Тем не менее ограниченная власть этих государств означала, что могли появиться другие, более скрытые течения. Государства существовали в больших, частично усмиренных экономических и культурных пространствах. Их внутренние возможности интенсивной мобилизации были также ограниченны не только в теории, но и на практике. За исключением все еще уникальным образом сконцентрированного Египта, они были федеральными, включавшими многочисленные укрытия и возможности для неофициальных космополитических связей, в которых важную роль играли греческие «демократические» традиции. Из них, а также из соответствовавших им последовавших провинций Римской империи произошло множество децентрализующих сил, которые будут описаны в главах 10 и 11, из них же произошли религии спасения.

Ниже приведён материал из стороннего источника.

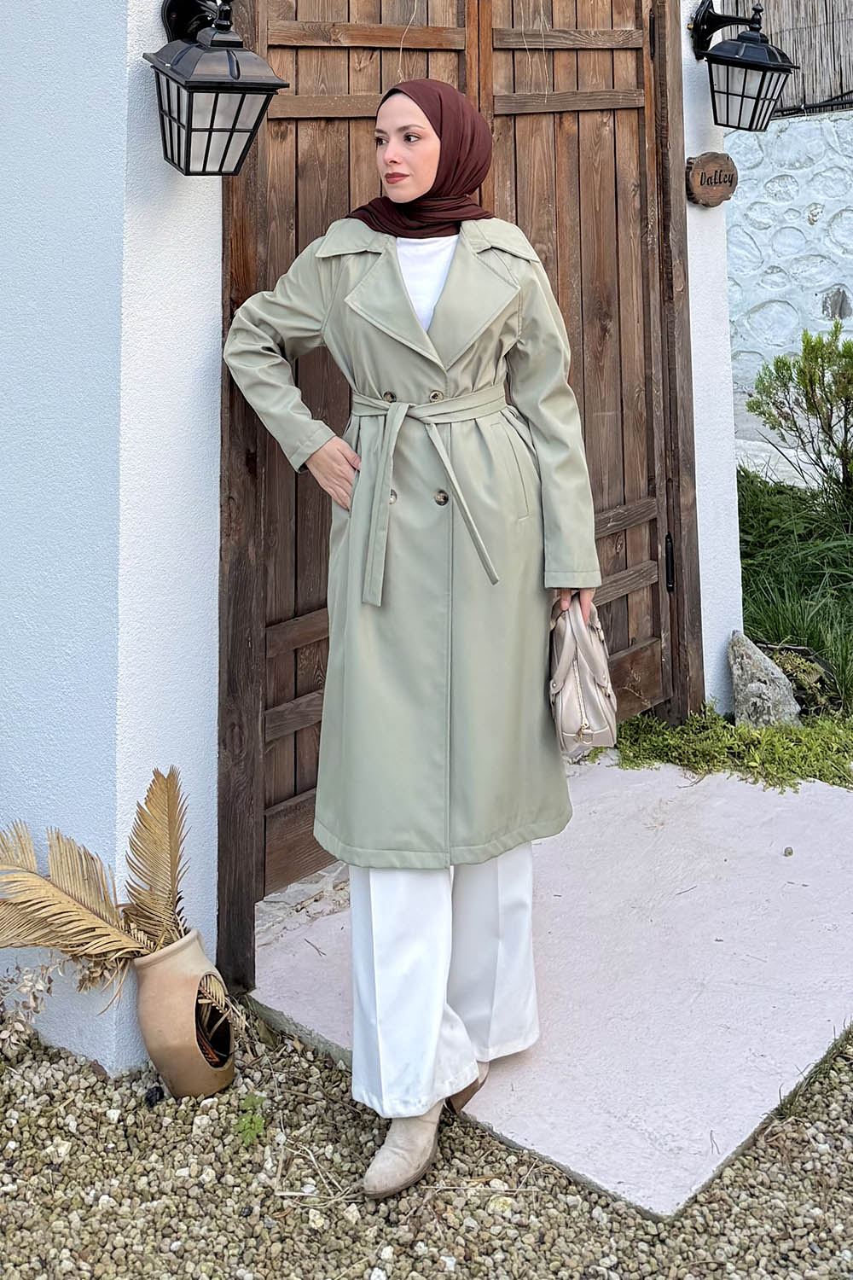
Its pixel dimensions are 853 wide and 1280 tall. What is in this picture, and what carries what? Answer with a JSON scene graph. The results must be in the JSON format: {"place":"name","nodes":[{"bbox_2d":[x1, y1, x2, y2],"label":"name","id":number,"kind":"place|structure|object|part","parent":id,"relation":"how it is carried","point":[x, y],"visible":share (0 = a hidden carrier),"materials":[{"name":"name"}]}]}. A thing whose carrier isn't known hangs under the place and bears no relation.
{"place":"outdoors","nodes":[
{"label":"outdoors","id":0,"kind":"place"},
{"bbox_2d":[0,0,750,1081],"label":"white wall","id":1,"kind":"structure","parent":0,"point":[158,6],"materials":[{"name":"white paint"}]},
{"bbox_2d":[148,0,285,174],"label":"wall lantern","id":2,"kind":"object","parent":1,"relation":"attached to","point":[237,66],"visible":0.98,"materials":[{"name":"black metal"}]},
{"bbox_2d":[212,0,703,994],"label":"door frame","id":3,"kind":"structure","parent":1,"relation":"in","point":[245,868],"materials":[{"name":"brown wood"}]},
{"bbox_2d":[221,0,692,914],"label":"wooden door","id":4,"kind":"structure","parent":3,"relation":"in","point":[299,695],"materials":[{"name":"brown wood"}]},
{"label":"hinge","id":5,"kind":"part","parent":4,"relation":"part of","materials":[{"name":"black metal"}]},
{"bbox_2d":[685,151,738,207],"label":"wooden sign","id":6,"kind":"object","parent":1,"relation":"attached to","point":[710,161],"visible":0.98,"materials":[{"name":"brown wood"}]},
{"bbox_2d":[691,0,798,129],"label":"wall lantern","id":7,"kind":"object","parent":1,"relation":"attached to","point":[759,68],"visible":0.98,"materials":[{"name":"black metal"}]},
{"bbox_2d":[0,1009,852,1279],"label":"gravel ground","id":8,"kind":"structure","parent":0,"point":[90,1093],"materials":[{"name":"beige gravel"}]},
{"bbox_2d":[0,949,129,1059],"label":"dried plant","id":9,"kind":"object","parent":8,"relation":"on","point":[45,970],"visible":0.74,"materials":[{"name":"plant"}]},
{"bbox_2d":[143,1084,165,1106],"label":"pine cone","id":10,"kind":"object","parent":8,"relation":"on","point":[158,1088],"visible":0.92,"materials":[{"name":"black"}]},
{"bbox_2d":[133,925,235,1099],"label":"vase","id":11,"kind":"object","parent":8,"relation":"on","point":[188,950],"visible":0.9,"materials":[{"name":"beige ceramic"}]},
{"bbox_2d":[0,768,191,979],"label":"dried palm frond","id":12,"kind":"object","parent":11,"relation":"in","point":[75,908],"visible":0.94,"materials":[{"name":"plant"}]},
{"bbox_2d":[232,1091,267,1145],"label":"small weed","id":13,"kind":"object","parent":8,"relation":"on","point":[257,1125],"visible":0.8,"materials":[{"name":"green plant"}]},
{"bbox_2d":[244,743,852,1221],"label":"pavement","id":14,"kind":"structure","parent":0,"point":[762,793],"materials":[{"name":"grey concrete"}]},
{"bbox_2d":[223,77,604,1202],"label":"woman","id":15,"kind":"object","parent":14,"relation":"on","point":[424,176],"visible":0.95},
{"bbox_2d":[546,596,619,755],"label":"handbag","id":16,"kind":"object","parent":15,"relation":"in","point":[578,697],"visible":0.82,"materials":[{"name":"leather"}]},
{"bbox_2d":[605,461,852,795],"label":"garden bed","id":17,"kind":"structure","parent":0,"point":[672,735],"materials":[{"name":"green plant"}]},
{"bbox_2d":[608,701,852,792],"label":"ground cover plant","id":18,"kind":"object","parent":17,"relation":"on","point":[770,735],"visible":0.59,"materials":[{"name":"green plant"}]},
{"bbox_2d":[727,630,802,728],"label":"rock","id":19,"kind":"object","parent":17,"relation":"on","point":[737,679],"visible":0.9,"materials":[{"name":"grey stone"}]},
{"bbox_2d":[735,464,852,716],"label":"grass","id":20,"kind":"structure","parent":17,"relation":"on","point":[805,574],"materials":[{"name":"green plant"}]},
{"bbox_2d":[745,325,852,520],"label":"shrub","id":21,"kind":"object","parent":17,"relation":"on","point":[800,437],"visible":0.99,"materials":[{"name":"green plant"}]},
{"bbox_2d":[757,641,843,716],"label":"plant","id":22,"kind":"object","parent":17,"relation":"on","point":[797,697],"visible":0.5,"materials":[{"name":"green plant"}]},
{"bbox_2d":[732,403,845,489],"label":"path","id":23,"kind":"structure","parent":0,"point":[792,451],"materials":[{"name":"grey stone"}]},
{"bbox_2d":[725,103,852,406],"label":"stone wall","id":24,"kind":"structure","parent":0,"point":[797,178],"materials":[{"name":"white stone"}]},
{"bbox_2d":[723,0,852,116],"label":"wooden fence","id":25,"kind":"object","parent":24,"relation":"attached to","point":[852,3],"visible":0.5,"materials":[{"name":"brown wood"}]}
]}

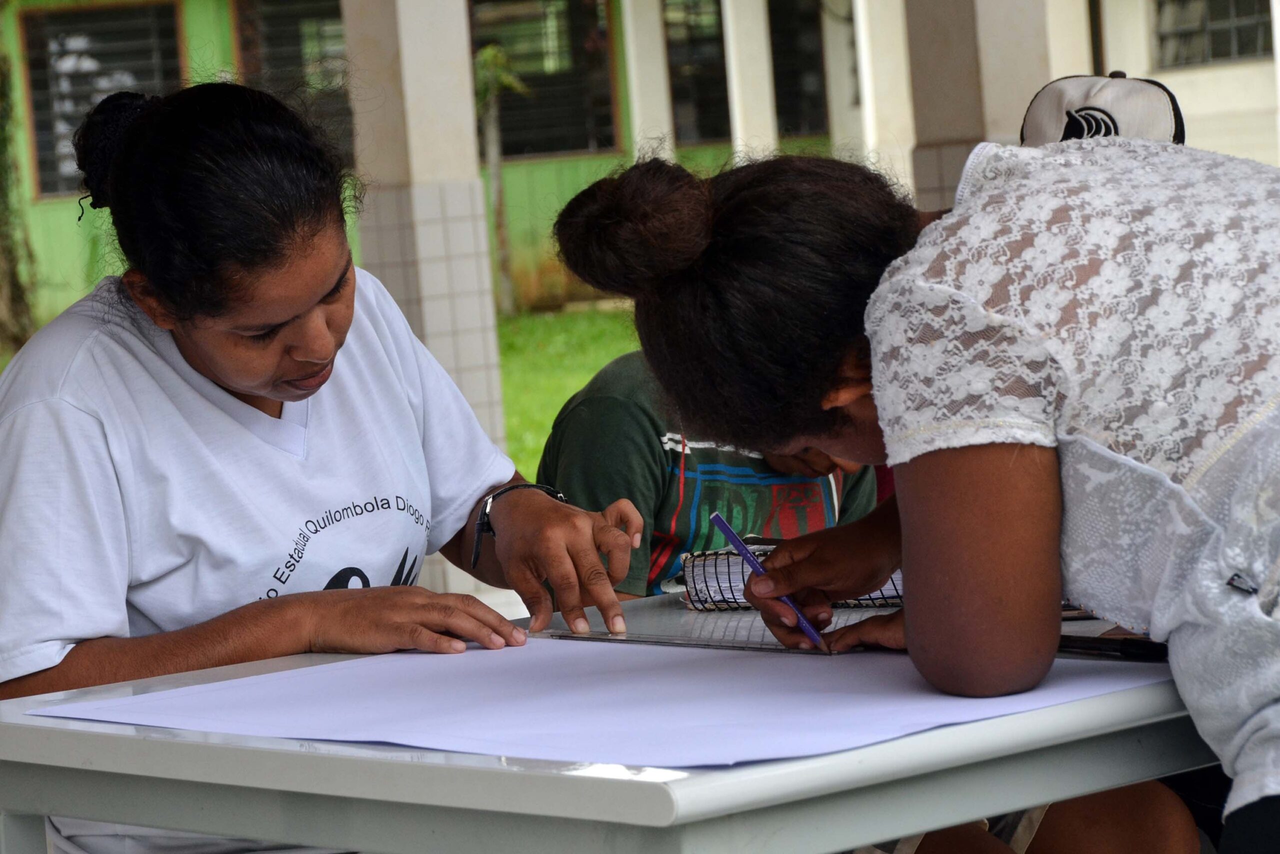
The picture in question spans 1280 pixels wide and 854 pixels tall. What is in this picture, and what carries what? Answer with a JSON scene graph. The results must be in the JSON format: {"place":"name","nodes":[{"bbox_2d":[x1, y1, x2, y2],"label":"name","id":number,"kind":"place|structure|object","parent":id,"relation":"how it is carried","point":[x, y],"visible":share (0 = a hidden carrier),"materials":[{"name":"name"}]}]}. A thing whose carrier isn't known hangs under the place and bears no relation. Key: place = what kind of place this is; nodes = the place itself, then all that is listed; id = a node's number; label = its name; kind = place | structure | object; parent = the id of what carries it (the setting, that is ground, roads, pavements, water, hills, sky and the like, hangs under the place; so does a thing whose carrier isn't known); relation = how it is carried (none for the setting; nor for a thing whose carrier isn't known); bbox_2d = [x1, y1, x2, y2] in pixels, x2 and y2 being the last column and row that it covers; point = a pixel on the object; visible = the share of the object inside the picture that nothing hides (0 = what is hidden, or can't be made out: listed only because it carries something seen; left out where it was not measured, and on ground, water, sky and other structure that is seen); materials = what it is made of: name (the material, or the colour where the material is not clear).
{"place":"outdoors","nodes":[
{"label":"outdoors","id":0,"kind":"place"},
{"bbox_2d":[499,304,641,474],"label":"lawn","id":1,"kind":"structure","parent":0,"point":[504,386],"materials":[{"name":"green plant"}]},
{"bbox_2d":[474,42,530,314],"label":"tree","id":2,"kind":"object","parent":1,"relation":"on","point":[489,51],"visible":0.82,"materials":[{"name":"plant"}]},
{"bbox_2d":[0,0,1278,337],"label":"building","id":3,"kind":"structure","parent":0,"point":[56,212],"materials":[{"name":"paint"}]},
{"bbox_2d":[17,1,184,200],"label":"window","id":4,"kind":"structure","parent":3,"relation":"in","point":[33,108],"materials":[{"name":"black glass"}]},
{"bbox_2d":[230,0,353,161],"label":"window","id":5,"kind":"structure","parent":3,"relation":"in","point":[336,13],"materials":[{"name":"brown"}]},
{"bbox_2d":[471,0,622,158],"label":"window","id":6,"kind":"structure","parent":3,"relation":"in","point":[547,125],"materials":[{"name":"brown"}]},
{"bbox_2d":[620,0,674,162],"label":"pillar","id":7,"kind":"structure","parent":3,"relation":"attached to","point":[629,41],"materials":[{"name":"white paint"}]},
{"bbox_2d":[663,0,732,145],"label":"window","id":8,"kind":"structure","parent":3,"relation":"in","point":[720,41],"materials":[{"name":"black glass"}]},
{"bbox_2d":[720,0,778,160],"label":"pillar","id":9,"kind":"structure","parent":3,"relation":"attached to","point":[737,113],"materials":[{"name":"white paint"}]},
{"bbox_2d":[767,0,830,139],"label":"window","id":10,"kind":"structure","parent":3,"relation":"in","point":[770,18],"materials":[{"name":"black glass"}]},
{"bbox_2d":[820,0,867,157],"label":"pillar","id":11,"kind":"structure","parent":3,"relation":"attached to","point":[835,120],"materials":[{"name":"white paint"}]},
{"bbox_2d":[1152,0,1273,67],"label":"window","id":12,"kind":"structure","parent":3,"relation":"in","point":[1228,6],"materials":[{"name":"grey glass"}]},
{"bbox_2d":[1018,71,1187,147],"label":"cap","id":13,"kind":"object","parent":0,"point":[1063,85],"visible":0.41,"materials":[{"name":"fabric"}]},
{"label":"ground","id":14,"kind":"structure","parent":0},
{"bbox_2d":[0,27,36,349],"label":"tree trunk","id":15,"kind":"object","parent":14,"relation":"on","point":[1,190],"visible":0.88,"materials":[{"name":"plant"}]},
{"bbox_2d":[0,74,646,849],"label":"woman","id":16,"kind":"object","parent":14,"relation":"on","point":[284,317],"visible":0.95},
{"bbox_2d":[340,0,514,566],"label":"pillar","id":17,"kind":"structure","parent":14,"relation":"on","point":[472,232],"materials":[{"name":"white tile"}]},
{"bbox_2d":[0,583,1214,851],"label":"table","id":18,"kind":"object","parent":14,"relation":"on","point":[692,780],"visible":0.59,"materials":[{"name":"grey"}]},
{"bbox_2d":[39,635,1146,769],"label":"paper sheet","id":19,"kind":"object","parent":18,"relation":"on","point":[226,685],"visible":0.85,"materials":[{"name":"white paper"}]},
{"bbox_2d":[534,627,844,654],"label":"ruler","id":20,"kind":"object","parent":18,"relation":"on","point":[672,640],"visible":0.85,"materials":[{"name":"clear plastic"}]},
{"bbox_2d":[671,541,906,610],"label":"notebook","id":21,"kind":"object","parent":18,"relation":"on","point":[697,561],"visible":0.33,"materials":[{"name":"paper"}]},
{"bbox_2d":[1058,633,1169,661],"label":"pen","id":22,"kind":"object","parent":18,"relation":"on","point":[1125,648],"visible":0.59,"materials":[{"name":"black"}]},
{"bbox_2d":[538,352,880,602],"label":"person","id":23,"kind":"object","parent":14,"relation":"on","point":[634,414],"visible":0.22},
{"bbox_2d":[850,0,917,195],"label":"pillar","id":24,"kind":"structure","parent":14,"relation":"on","point":[862,38],"materials":[{"name":"white paint"}]},
{"bbox_2d":[563,136,1279,851],"label":"woman","id":25,"kind":"object","parent":14,"relation":"on","point":[875,386],"visible":0.98},
{"bbox_2d":[704,511,836,649],"label":"pen","id":26,"kind":"object","parent":25,"relation":"in","point":[725,528],"visible":0.86,"materials":[{"name":"blue plastic"}]},
{"bbox_2d":[906,0,1083,207],"label":"pillar","id":27,"kind":"structure","parent":14,"relation":"on","point":[1000,6],"materials":[{"name":"brown paint"}]},
{"bbox_2d":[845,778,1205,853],"label":"person","id":28,"kind":"object","parent":14,"relation":"on","point":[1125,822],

На самом деле ближневосточные империи, теперь ставшие Грецией, сдвинули центр геополитической власти на запад. Но у своих западных рубежей греческий мир столкнулся с различными силами. То, что я описал как традиционное греческое «консервативно-социалистическое» понятие свободы, могло гораздо легче распространиться среди крестьян и торговцев с железными орудиями и оружием. Греческие события и противоречия были вновь разыграны в других формах и с другими результатами на итальянском полуострове. Результатом стала Римская империя — наиболее развитый пример спенсеровской принудительной кооперации, который когда-либо знала доиндустриальная история, завоеватель, а также преемник эллинизма и первая территориальная империя, а не империя доминирования.